Records contained in a dataset:
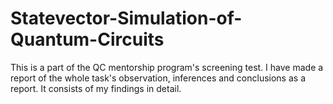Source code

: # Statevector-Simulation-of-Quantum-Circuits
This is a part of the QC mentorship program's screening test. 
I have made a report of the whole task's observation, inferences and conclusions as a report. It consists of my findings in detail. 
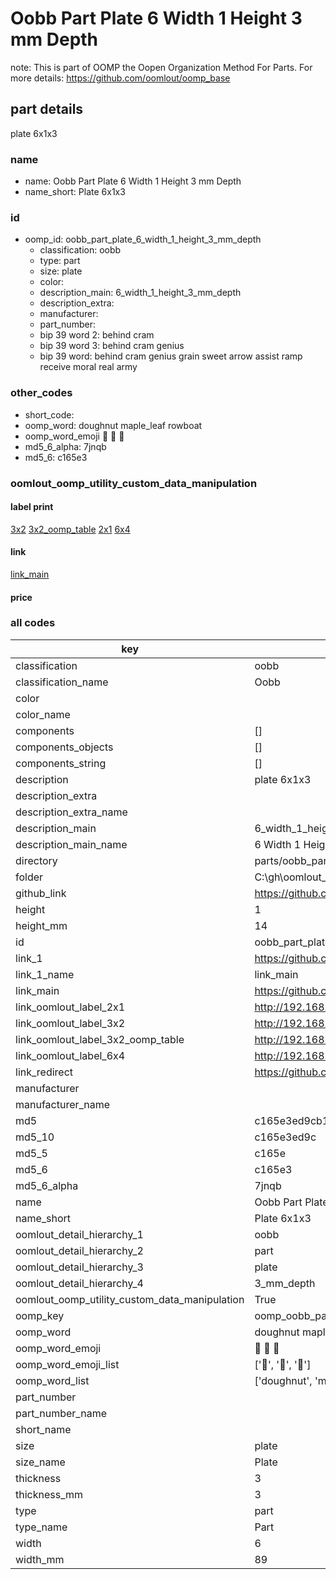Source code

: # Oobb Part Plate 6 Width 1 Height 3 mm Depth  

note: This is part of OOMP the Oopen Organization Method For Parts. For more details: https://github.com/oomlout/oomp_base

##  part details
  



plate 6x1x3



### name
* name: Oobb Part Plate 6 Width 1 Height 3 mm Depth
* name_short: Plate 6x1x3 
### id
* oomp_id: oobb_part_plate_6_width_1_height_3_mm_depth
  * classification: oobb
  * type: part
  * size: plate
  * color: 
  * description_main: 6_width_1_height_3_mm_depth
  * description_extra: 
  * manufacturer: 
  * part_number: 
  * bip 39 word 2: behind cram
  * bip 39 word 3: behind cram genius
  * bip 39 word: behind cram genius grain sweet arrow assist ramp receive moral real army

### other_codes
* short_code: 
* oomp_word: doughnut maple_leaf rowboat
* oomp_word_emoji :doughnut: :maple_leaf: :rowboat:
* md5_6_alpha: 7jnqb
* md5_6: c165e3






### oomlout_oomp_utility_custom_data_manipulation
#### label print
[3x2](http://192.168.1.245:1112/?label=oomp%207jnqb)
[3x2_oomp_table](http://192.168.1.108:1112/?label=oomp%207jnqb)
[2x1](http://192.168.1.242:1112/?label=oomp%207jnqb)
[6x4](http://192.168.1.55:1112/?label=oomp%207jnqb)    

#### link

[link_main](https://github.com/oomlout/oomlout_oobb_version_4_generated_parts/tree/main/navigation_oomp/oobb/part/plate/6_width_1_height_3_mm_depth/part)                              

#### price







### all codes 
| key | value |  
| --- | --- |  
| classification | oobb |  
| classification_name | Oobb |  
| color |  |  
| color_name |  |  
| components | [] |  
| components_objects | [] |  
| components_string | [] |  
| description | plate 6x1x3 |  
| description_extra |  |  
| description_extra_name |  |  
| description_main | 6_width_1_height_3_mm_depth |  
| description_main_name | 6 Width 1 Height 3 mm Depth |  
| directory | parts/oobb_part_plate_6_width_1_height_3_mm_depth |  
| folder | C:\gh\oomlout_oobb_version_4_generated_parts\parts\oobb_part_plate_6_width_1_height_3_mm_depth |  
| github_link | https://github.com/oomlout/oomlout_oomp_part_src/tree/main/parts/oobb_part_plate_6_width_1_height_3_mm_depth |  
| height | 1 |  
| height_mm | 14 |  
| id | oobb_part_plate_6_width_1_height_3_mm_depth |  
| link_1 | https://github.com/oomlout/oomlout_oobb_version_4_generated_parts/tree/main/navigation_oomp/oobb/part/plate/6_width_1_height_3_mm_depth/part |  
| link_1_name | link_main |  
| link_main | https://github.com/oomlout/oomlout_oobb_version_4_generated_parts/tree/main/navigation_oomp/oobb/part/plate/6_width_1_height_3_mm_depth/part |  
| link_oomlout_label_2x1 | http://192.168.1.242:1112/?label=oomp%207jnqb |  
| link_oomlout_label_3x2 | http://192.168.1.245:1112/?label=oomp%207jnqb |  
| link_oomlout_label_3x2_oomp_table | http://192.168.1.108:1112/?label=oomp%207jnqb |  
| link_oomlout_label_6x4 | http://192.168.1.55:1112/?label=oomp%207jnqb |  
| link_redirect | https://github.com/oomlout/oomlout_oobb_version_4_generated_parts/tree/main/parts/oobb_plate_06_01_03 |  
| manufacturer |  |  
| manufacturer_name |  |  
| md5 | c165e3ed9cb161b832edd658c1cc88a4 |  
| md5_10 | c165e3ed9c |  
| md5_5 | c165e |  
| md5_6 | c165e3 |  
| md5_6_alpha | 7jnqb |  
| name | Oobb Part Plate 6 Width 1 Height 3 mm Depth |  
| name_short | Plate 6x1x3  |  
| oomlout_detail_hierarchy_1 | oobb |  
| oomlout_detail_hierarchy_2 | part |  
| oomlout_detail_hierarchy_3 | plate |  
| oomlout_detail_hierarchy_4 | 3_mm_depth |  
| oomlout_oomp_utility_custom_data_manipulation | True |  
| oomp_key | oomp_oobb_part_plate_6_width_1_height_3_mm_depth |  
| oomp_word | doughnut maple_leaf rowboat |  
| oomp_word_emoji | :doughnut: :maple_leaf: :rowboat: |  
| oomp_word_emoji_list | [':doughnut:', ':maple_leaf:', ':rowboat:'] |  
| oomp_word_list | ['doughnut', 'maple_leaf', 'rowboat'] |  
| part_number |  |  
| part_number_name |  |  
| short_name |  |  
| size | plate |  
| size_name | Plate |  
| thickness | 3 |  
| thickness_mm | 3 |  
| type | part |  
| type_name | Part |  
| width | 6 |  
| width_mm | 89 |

---

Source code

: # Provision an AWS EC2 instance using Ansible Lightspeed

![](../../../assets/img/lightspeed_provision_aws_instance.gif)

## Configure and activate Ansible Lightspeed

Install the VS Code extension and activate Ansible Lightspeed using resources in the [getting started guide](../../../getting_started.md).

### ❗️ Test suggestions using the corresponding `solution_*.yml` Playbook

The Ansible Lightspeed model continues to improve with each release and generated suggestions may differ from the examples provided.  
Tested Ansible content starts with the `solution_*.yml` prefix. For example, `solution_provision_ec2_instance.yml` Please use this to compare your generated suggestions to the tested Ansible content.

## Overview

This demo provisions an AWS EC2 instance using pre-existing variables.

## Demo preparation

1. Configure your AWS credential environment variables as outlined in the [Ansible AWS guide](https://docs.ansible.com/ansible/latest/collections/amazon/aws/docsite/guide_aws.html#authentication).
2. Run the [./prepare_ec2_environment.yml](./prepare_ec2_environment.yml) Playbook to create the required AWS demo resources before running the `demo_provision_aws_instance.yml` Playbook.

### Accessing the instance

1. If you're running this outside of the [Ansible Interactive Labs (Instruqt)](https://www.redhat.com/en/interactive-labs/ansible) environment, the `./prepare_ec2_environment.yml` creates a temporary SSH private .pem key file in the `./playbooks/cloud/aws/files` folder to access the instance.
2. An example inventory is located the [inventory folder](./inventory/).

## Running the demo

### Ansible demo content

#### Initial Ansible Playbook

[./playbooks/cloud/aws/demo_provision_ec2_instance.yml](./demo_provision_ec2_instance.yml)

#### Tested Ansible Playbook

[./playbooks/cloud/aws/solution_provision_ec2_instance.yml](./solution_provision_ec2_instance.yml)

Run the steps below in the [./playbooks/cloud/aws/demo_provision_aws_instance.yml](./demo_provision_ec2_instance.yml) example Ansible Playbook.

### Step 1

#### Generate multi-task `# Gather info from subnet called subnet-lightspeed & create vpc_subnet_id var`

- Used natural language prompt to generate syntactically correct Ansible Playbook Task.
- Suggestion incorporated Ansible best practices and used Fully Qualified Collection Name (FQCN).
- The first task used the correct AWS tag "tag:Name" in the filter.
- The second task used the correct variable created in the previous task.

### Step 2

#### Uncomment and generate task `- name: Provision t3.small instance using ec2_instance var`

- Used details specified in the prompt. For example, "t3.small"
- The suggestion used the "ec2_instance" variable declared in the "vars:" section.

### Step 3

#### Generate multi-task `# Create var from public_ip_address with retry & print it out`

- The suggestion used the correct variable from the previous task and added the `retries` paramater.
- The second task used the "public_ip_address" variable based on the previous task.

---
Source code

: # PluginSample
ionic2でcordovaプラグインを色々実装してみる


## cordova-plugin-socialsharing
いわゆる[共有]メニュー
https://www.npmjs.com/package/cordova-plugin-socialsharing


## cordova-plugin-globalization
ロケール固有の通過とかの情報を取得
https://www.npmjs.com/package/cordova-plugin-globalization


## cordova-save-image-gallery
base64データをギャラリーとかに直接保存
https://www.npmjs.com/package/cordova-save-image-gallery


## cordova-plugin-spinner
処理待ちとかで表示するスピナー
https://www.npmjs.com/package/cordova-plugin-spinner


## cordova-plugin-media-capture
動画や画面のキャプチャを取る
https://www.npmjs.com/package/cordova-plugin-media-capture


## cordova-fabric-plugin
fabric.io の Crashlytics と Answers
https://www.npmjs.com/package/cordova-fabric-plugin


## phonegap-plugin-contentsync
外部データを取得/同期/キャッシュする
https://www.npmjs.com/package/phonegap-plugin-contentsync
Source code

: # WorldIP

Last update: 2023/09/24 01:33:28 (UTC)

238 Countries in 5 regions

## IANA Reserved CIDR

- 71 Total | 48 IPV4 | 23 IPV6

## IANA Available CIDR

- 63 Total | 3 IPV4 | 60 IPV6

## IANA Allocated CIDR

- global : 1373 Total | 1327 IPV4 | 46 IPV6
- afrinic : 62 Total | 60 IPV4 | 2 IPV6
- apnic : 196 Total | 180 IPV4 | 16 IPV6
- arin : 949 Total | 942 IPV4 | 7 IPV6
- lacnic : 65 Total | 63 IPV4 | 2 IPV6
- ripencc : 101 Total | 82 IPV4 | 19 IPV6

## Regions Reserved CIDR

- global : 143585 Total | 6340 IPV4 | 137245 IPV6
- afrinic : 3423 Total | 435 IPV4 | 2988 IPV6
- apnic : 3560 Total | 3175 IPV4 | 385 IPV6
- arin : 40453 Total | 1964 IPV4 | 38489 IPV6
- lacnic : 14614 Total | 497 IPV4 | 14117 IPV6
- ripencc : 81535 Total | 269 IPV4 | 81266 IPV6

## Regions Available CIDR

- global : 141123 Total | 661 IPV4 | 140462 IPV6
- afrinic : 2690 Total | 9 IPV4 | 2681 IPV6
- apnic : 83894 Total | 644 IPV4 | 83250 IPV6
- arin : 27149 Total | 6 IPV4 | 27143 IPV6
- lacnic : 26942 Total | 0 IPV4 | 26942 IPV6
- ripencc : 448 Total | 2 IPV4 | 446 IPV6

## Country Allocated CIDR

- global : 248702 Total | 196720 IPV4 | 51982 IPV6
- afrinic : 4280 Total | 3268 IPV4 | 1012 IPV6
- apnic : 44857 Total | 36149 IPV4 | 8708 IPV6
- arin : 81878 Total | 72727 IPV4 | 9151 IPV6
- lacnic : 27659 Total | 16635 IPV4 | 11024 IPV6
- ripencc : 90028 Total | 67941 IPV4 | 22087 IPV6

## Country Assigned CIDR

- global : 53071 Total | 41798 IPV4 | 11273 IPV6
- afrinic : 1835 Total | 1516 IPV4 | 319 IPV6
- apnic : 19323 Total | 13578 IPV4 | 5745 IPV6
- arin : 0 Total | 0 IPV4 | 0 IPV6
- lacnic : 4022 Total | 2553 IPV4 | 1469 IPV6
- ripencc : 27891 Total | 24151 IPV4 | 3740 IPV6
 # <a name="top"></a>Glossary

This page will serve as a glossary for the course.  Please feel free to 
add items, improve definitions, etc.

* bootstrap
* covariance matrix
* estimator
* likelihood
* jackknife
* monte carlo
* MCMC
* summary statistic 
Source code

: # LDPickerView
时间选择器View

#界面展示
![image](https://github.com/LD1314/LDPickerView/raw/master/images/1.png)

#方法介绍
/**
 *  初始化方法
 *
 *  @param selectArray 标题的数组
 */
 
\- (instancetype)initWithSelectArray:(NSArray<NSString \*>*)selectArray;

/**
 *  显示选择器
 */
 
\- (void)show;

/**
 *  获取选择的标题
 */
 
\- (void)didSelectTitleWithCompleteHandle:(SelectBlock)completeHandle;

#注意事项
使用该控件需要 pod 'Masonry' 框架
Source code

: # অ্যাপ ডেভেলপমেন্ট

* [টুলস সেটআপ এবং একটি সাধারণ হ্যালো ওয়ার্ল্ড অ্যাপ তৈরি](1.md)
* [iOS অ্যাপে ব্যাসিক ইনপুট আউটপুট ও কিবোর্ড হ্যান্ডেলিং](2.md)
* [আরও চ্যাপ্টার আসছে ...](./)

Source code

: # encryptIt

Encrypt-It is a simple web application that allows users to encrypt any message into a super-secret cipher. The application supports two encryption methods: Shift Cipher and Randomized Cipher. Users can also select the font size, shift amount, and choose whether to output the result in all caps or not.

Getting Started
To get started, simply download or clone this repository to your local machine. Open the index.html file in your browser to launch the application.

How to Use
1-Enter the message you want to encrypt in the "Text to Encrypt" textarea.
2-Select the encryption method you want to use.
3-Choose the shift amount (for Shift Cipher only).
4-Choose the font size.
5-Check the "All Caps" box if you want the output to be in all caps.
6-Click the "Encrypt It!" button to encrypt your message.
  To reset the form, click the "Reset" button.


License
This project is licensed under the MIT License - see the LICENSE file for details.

> [What to produce] Leave out every line above except those from the line with "ionic2でcordovaプラグインを色々実装してみる" up to and including the line with "base64データをギャラリーとかに直接保存", and copy those exactly.

> [Solution for this exercise]
ionic2でcordovaプラグインを色々実装してみる


## cordova-plugin-socialsharing
いわゆる[共有]メニュー
https://www.npmjs.com/package/cordova-plugin-socialsharing


## cordova-plugin-globalization
ロケール固有の通過とかの情報を取得
https://www.npmjs.com/package/cordova-plugin-globalization


## cordova-save-image-gallery
base64データをギャラリーとかに直接保存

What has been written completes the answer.